Separated from my wife for almost 5 months not living together. She won’t say she wants a divorce but won’t do anything to work on our marriage. Says if I come back home she’ll find somewhere else to live. Neither of us can afford to live on our own. We also have two children together living at home. I love her so much but she says she no longer loves me. There’s a lot more but that’s a start I guess.


----------



## Marc878 (Aug 26, 2015)

Go online and check your phone bill is the first place you should start.


----------



## Lostinthought61 (Nov 5, 2013)

could there be someone else in the pciture and before you say no really think about it and check.


----------



## skerzoid (Feb 7, 2017)

dolzall:

1. *Move back in immediately.* Sleep in your own bed.

2. *Lawyer up.* Find out you rights.

3. *Do not beg or cry in front of her.* NO WOMAN WANTS A WHINER!! No Pick me dance.

4. *Check Phone bill* to see who she's talking to.

5. *Start 180 technique.*

6. *Go to gym* and start working out. Drink water. Eat right.
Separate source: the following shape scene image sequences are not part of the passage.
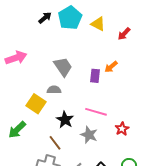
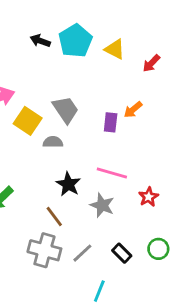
black arrow: (45, 18) -> (40, 41), turned -120
yellow square: (36, 104) -> (28, 121), moved

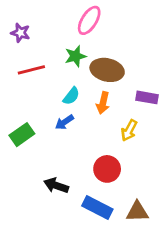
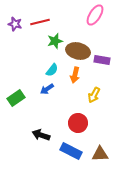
pink ellipse: (89, 20) -> (95, 15), moved
red line: (31, 70) -> (40, 22), moved
purple rectangle: (147, 97) -> (102, 60), moved

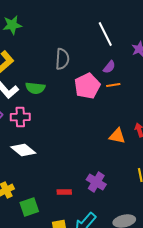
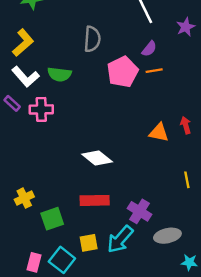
white diamond: (23, 150) -> (97, 158), moved
purple cross: (96, 182) -> (140, 211), moved
red rectangle: (64, 192) -> (95, 200), size x1.6

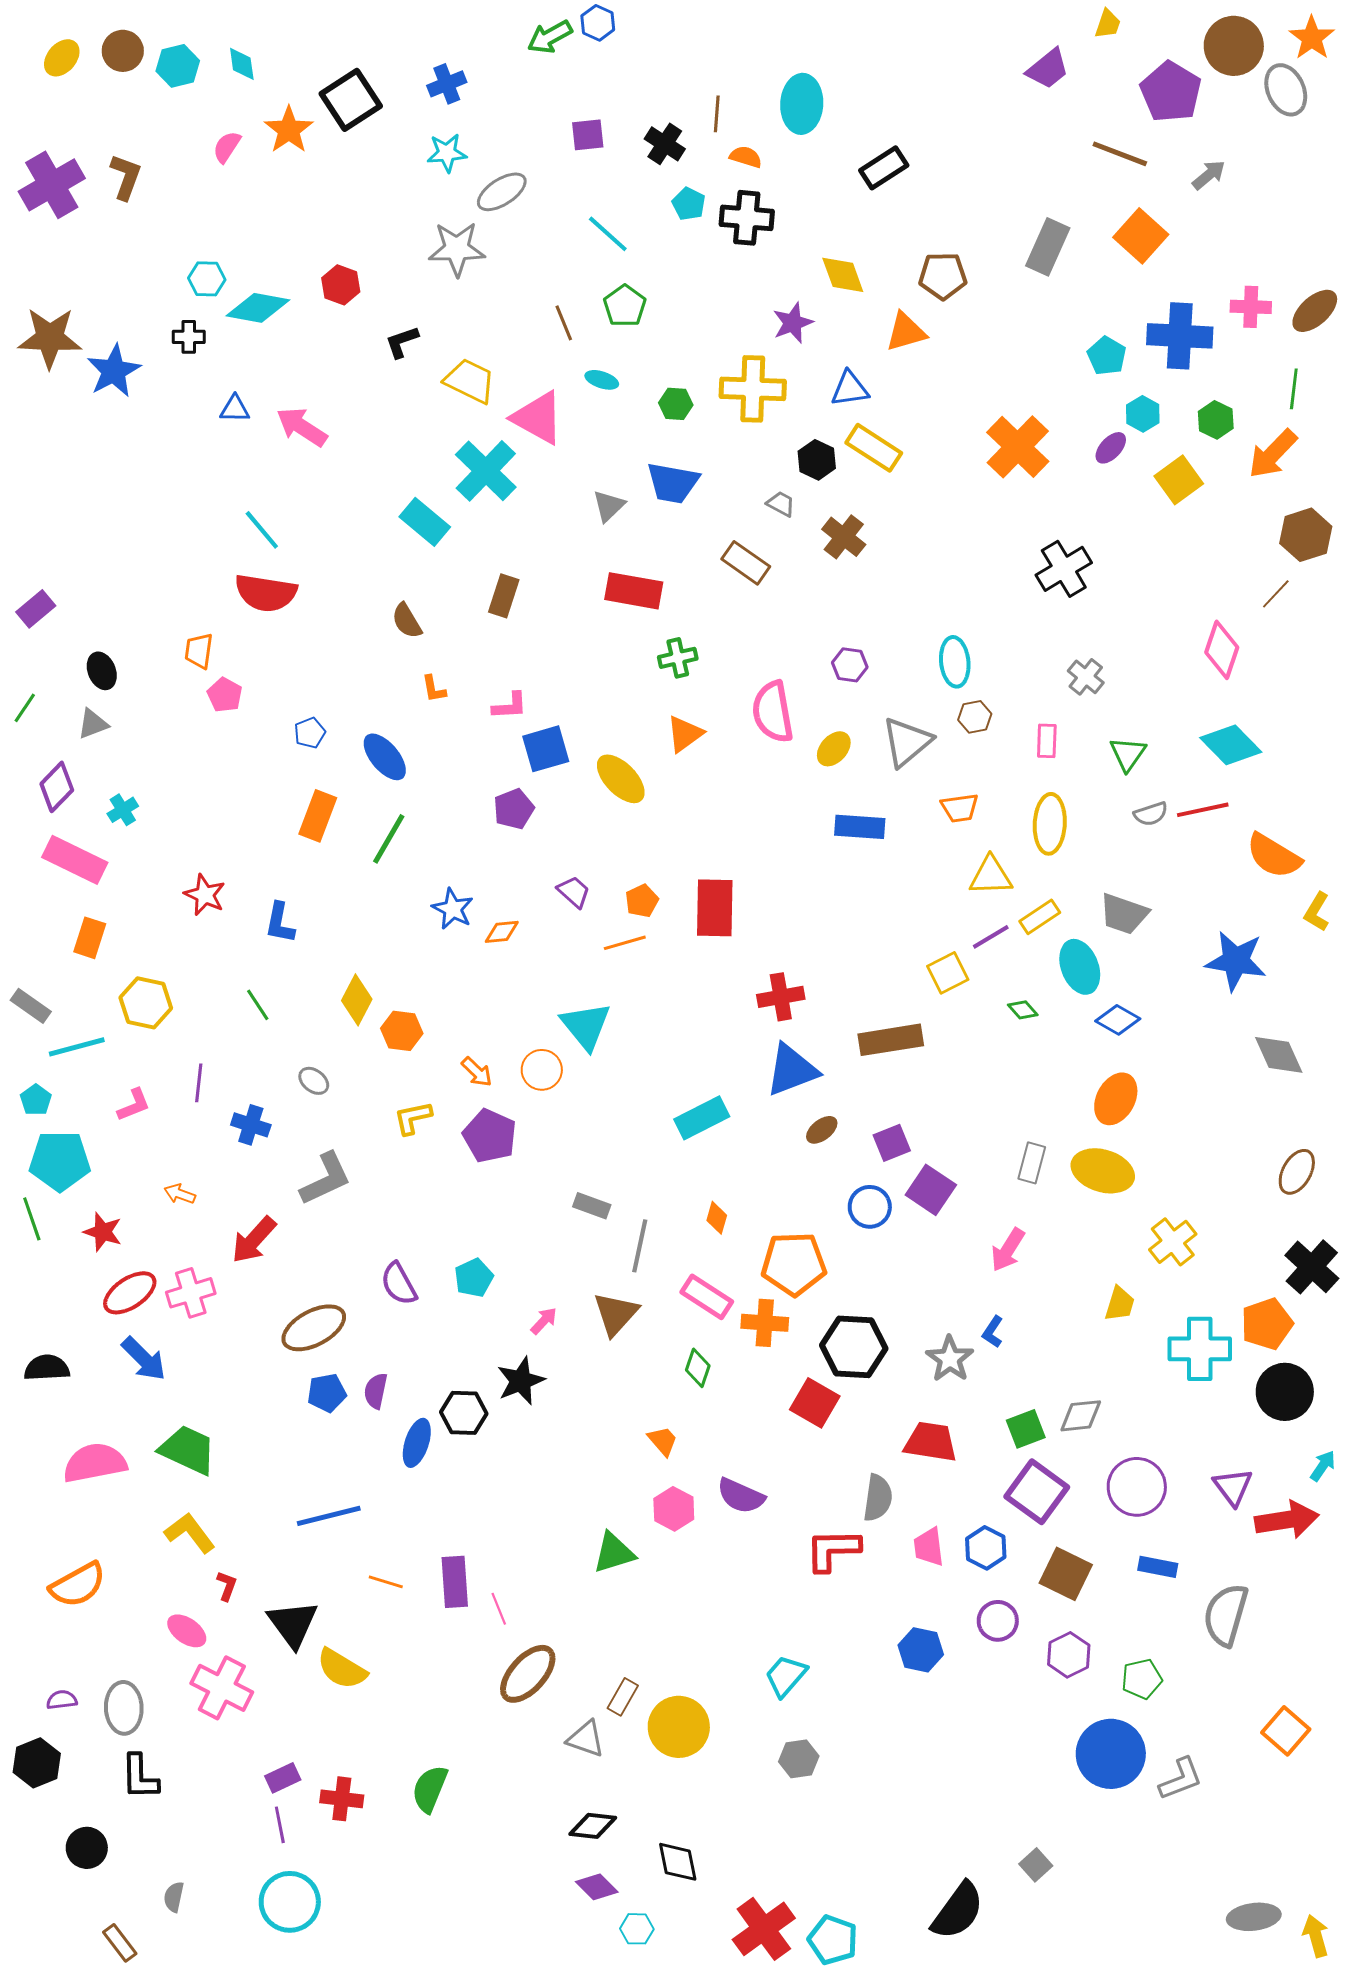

7. Woman are drawn to courage, strength, and decisive action. * Be those things.*

8. To save your marriage, you have to be willing to lose it. *She has to believe it.*

9. You are being a doormat. *Stop it, NOW!!*


----------



## Mr.Married (Feb 21, 2018)

Are you going to continue letting her make all the rules and tell you how it will go ? Grow a pair and take control. Read the post by skerzoid again ....... and then read it 10 more times.


----------